Justice Department Seeks Interns with Expert Redaction Skills
Perfect candidates can blackout anything except the important stuff

'It's about knowing which parts to leave unredacted.'
In a bold and innovative maneuver, the Justice Department has announced a groundbreaking initiative aimed at recruiting interns with a singular skill set: mastery in the fine art of redaction, particularly for handling sensitive photos involving high-profile individuals and their involuntary companions.
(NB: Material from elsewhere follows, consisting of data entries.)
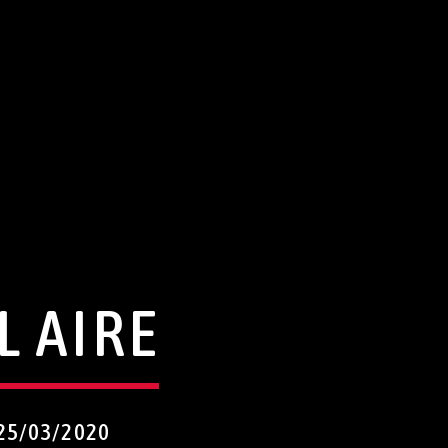
L AIRE
25/03/2020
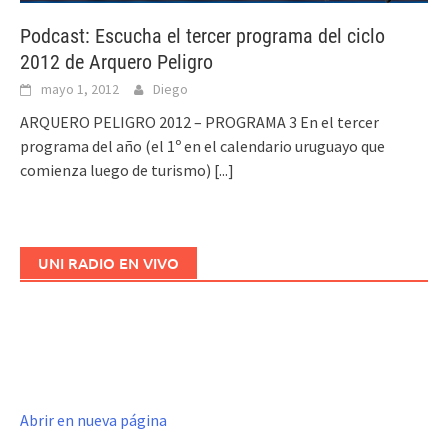
Podcast: Escucha el tercer programa del ciclo
2012 de Arquero Peligro
mayo 1, 2012
Diego
ARQUERO PELIGRO 2012 – PROGRAMA 3 En el tercer
programa del año (el 1º en el calendario uruguayo que
comienza luego de turismo)
[...]
UNI RADIO EN VIVO
Abrir en nueva página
The department, known for its stalwart dedication to transparency and occasional lapses in confidentiality, inadvertently shared over a dozen images that required redaction, according to sources familiar with the situation. Among them were pictures of a young girl kissing Jeffrey Epstein, a scene that many had hoped would only exist in the archives of very, very securely locked safes.
Acknowledging the predicament with an admirable level of candor, a spokesperson declared, "We've realized that redaction is more than simply blacking out sensitive areas. It's about knowing which parts to leave unredacted, like identification numbers and personal data. Only then can we achieve true bureaucratic ambivalence."
Potential candidates are believed to have one common eligibility criterion: a knack for turning transparency into a whimsical game of "Guess Who," albeit one where the stakes include the reputations of unsuspecting public figures and possibly national security.
One enthusiast quipped, "With interns like these, who needs privacy specialists?"